Accomplishments we're proud of

  • Two LangGraph state machines, both checkpointed, both async, composing correctly. Two concurrent branches sharing a single AsyncPostgresSaver, verified by integration test, no deadlock.
  • Real claude CLI proposer producing real harness candidates. During development we generated agents/structured_tool_feedback.py: a real CodingAgentHarness subclass with a real override of _format_tool_result, written autonomously by the proposer in 2 minutes 37 seconds at $0.98.
  • Cross-run memory that actually persists. A pattern accepted in run A flows into run B's proposer prior automatically: AsyncPostgresStore with namespace ("learned_patterns", "coding-agent"), recency-weighted top-N retrieval.
  • 47 adversarial eval tests across 5 hardened tasks; 78 backend tests passing; 12 of 12 acceptance checks green via the demo dry-run script.
  • A 13-step build order with literal Definition-of-Done commands per step. Every step ships a verifiable, runnable slice with a one-line check that proves it works.
  • A live observability stack we'd actually use in production. SSE channel registry rejects unregistered event types with a 500, so the contract is enforceable at runtime, which means the dashboard's event→reducer map can be exhaustive.

What we learned

  • The substrate IS the contribution. Three properties (secure, consistent, reversible) are properties of LangGraph's primitives, not properties we wrote. Picking the right substrate was the design decision; everything else was integration work. Most "novel" systems are a thin layer of insight on top of someone else's hard substrate work; honesty about that is a feature.
  • Better harness design beats better models on bounded benchmarks. Stanford's +7.7 points came from harness changes alone (same base model, same task set). Prompts, tool-result formatting, retry policy, context-overflow strategy: these structural axes capture improvements that model upgrades don't give you for free.
  • SKILL.md is the only domain-specific code in the entire project. Swap the SKILL.md file for a different one (text-classification or browsing, for example) and the same claude_propose machinery now optimizes a different domain. Domain-specificity is roughly 150 lines of Markdown; everything else is reusable.
  • Auto-research only works in practice with strict evals, observability, and sandboxed subagents. Without holdout evaluation, the proposer overfits. Without sandboxing, a buggy candidate kills the run. Without live observability, you can't debug a stuck loop. All three are non-negotiable.
  • Honest empty states beat mocked data. The frontend's getDiff() returns null when the diff API isn't ready, and the panel shows "No diff available." We resisted the urge to seed it with fake fixtures next to real candidate names; the integrity of the demo depends on it.
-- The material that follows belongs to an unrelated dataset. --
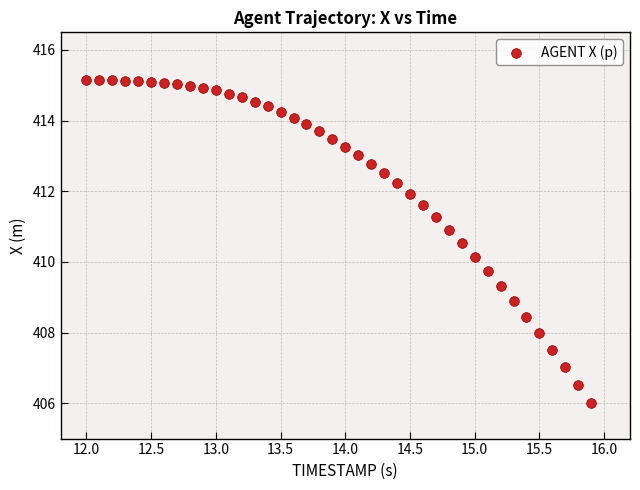

What is the range of X values (max minus min)?

3.9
What's next for Meta-Harness

Sub-day fixes that materially improve the demo:

  • Wire the 3 currently-unwired override points (MAX_VERIFY_RETRIES, _build_initial_context, should_loop_back_to_act). One-line fix per call site, restores full search-space expressiveness.
  • Aggregate real per-trial token usage in real-bench eval results so the Pareto-on-tokens chart becomes truthful on live runs.
  • Polish the fork modal UX with a state-mod input form.
  • Render the real format_patterns_for_prompt(...) output in the memory panel instead of the hardcoded fixtures.

Production-readiness arc (next 2 weeks):

  • pgvector-backed embedding search for cross-run memory (the schema is ready for it).
  • Multi-domain support: ship a browsing-agent skill and a math-reasoning skill alongside the coding-agent one to demo generalization live.
  • Bandit-style budget allocation across concurrent branches instead of greedy hill-climb.
  • GitHub Actions CI with a Postgres service container.
  • Multi-tenant Postgres schemas plus auth.

The composability play. Meta-Harness's outer loop is agent-agnostic. The 11 override points are the search space; the inner loop's CodingAgentHarness could be replaced by any agent with a similar phase structure. A reference integration with a Devin-class autonomous SWE agent is the strongest possible follow-up: harness search across thousands of production sessions, with real branching A/B comparison.